*** Opening of EXCERPTED RECORDS ***

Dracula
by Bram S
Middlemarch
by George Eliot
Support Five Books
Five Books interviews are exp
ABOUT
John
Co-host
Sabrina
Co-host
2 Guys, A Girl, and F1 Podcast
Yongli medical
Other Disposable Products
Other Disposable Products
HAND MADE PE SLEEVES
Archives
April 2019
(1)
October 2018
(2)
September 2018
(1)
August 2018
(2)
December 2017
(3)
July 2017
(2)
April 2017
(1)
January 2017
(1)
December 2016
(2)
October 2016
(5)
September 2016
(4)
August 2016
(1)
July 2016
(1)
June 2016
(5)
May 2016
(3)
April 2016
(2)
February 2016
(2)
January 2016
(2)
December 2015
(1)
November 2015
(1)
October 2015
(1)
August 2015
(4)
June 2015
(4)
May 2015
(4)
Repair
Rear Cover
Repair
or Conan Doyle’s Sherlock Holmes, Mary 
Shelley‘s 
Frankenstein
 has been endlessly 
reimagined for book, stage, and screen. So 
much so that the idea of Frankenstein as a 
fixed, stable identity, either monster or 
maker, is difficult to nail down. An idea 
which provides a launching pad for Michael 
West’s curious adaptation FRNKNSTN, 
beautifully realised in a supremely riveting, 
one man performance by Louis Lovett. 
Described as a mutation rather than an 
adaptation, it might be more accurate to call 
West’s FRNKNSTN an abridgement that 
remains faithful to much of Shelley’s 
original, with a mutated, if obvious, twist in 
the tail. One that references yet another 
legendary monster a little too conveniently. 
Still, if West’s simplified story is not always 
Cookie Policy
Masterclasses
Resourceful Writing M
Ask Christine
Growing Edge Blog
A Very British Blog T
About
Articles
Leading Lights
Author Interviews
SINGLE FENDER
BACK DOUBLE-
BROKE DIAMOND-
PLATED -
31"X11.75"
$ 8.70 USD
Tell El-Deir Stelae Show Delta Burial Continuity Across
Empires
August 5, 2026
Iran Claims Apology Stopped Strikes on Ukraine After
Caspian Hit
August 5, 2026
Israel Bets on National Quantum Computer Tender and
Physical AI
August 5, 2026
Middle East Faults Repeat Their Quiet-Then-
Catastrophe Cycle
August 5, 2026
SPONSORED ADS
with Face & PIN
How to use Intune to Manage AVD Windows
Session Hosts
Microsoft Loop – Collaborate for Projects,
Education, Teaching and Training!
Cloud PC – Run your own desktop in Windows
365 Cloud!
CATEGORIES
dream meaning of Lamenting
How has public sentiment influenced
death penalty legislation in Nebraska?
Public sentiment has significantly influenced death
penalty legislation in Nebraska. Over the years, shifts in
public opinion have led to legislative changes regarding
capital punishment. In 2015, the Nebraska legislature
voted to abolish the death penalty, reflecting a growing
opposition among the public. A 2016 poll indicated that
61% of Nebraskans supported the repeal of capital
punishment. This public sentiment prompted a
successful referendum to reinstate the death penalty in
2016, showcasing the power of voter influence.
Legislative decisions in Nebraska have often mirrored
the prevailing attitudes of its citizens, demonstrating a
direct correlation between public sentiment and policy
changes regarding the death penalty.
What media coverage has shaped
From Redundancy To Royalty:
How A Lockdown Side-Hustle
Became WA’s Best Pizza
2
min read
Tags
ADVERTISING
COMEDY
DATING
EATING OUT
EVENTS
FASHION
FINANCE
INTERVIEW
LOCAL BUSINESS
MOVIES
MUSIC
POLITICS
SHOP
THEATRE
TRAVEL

*** Close of EXCERPTED RECORDS ***

▶ _EXERCISE AIM_: Please write out each entry shown above exactly as given.

▶ _TASK SOLUTION_:
Dracula
by Bram S
Middlemarch
by George Eliot
Support Five Books
Five Books interviews are exp
ABOUT
John
Co-host
Sabrina
Co-host
2 Guys, A Girl, and F1 Podcast
Yongli medical
Other Disposable Products
Other Disposable Products
HAND MADE PE SLEEVES
Archives
April 2019
(1)
October 2018
(2)
September 2018
(1)
August 2018
(2)
December 2017
(3)
July 2017
(2)
April 2017
(1)
January 2017
(1)
December 2016
(2)
October 2016
(5)
September 2016
(4)
August 2016
(1)
July 2016
(1)
June 2016
(5)
May 2016
(3)
April 2016
(2)
February 2016
(2)
January 2016
(2)
December 2015
(1)
November 2015
(1)
October 2015
(1)
August 2015
(4)
June 2015
(4)
May 2015
(4)
Repair
Rear Cover
Repair
or Conan Doyle’s Sherlock Holmes, Mary 
Shelley‘s 
Frankenstein
 has been endlessly 
reimagined for book, stage, and screen. So 
much so that the idea of Frankenstein as a 
fixed, stable identity, either monster or 
maker, is difficult to nail down. An idea 
which provides a launching pad for Michael 
West’s curious adaptation FRNKNSTN, 
beautifully realised in a supremely riveting, 
one man performance by Louis Lovett. 
Described as a mutation rather than an 
adaptation, it might be more accurate to call 
West’s FRNKNSTN an abridgement that 
remains faithful to much of Shelley’s 
original, with a mutated, if obvious, twist in 
the tail. One that references yet another 
legendary monster a little too conveniently. 
Still, if West’s simplified story is not always 
Cookie Policy
Masterclasses
Resourceful Writing M
Ask Christine
Growing Edge Blog
A Very British Blog T
About
Articles
Leading Lights
Author Interviews
SINGLE FENDER
BACK DOUBLE-
BROKE DIAMOND-
PLATED -
31"X11.75"
$ 8.70 USD
Tell El-Deir Stelae Show Delta Burial Continuity Across
Empires
August 5, 2026
Iran Claims Apology Stopped Strikes on Ukraine After
Caspian Hit
August 5, 2026
Israel Bets on National Quantum Computer Tender and
Physical AI
August 5, 2026
Middle East Faults Repeat Their Quiet-Then-
Catastrophe Cycle
August 5, 2026
SPONSORED ADS
with Face & PIN
How to use Intune to Manage AVD Windows
Session Hosts
Microsoft Loop – Collaborate for Projects,
Education, Teaching and Training!
Cloud PC – Run your own desktop in Windows
365 Cloud!
CATEGORIES
dream meaning of Lamenting
How has public sentiment influenced
death penalty legislation in Nebraska?
Public sentiment has significantly influenced death
penalty legislation in Nebraska. Over the years, shifts in
public opinion have led to legislative changes regarding
capital punishment. In 2015, the Nebraska legislature
voted to abolish the death penalty, reflecting a growing
opposition among the public. A 2016 poll indicated that
61% of Nebraskans supported the repeal of capital
punishment. This public sentiment prompted a
successful referendum to reinstate the death penalty in
2016, showcasing the power of voter influence.
Legislative decisions in Nebraska have often mirrored
the prevailing attitudes of its citizens, demonstrating a
direct correlation between public sentiment and policy
changes regarding the death penalty.
What media coverage has shaped
From Redundancy To Royalty:
How A Lockdown Side-Hustle
Became WA’s Best Pizza
2
min read
Tags
ADVERTISING
COMEDY
DATING
EATING OUT
EVENTS
FASHION
FINANCE
INTERVIEW
LOCAL BUSINESS
MOVIES
MUSIC
POLITICS
SHOP
THEATRE
TRAVEL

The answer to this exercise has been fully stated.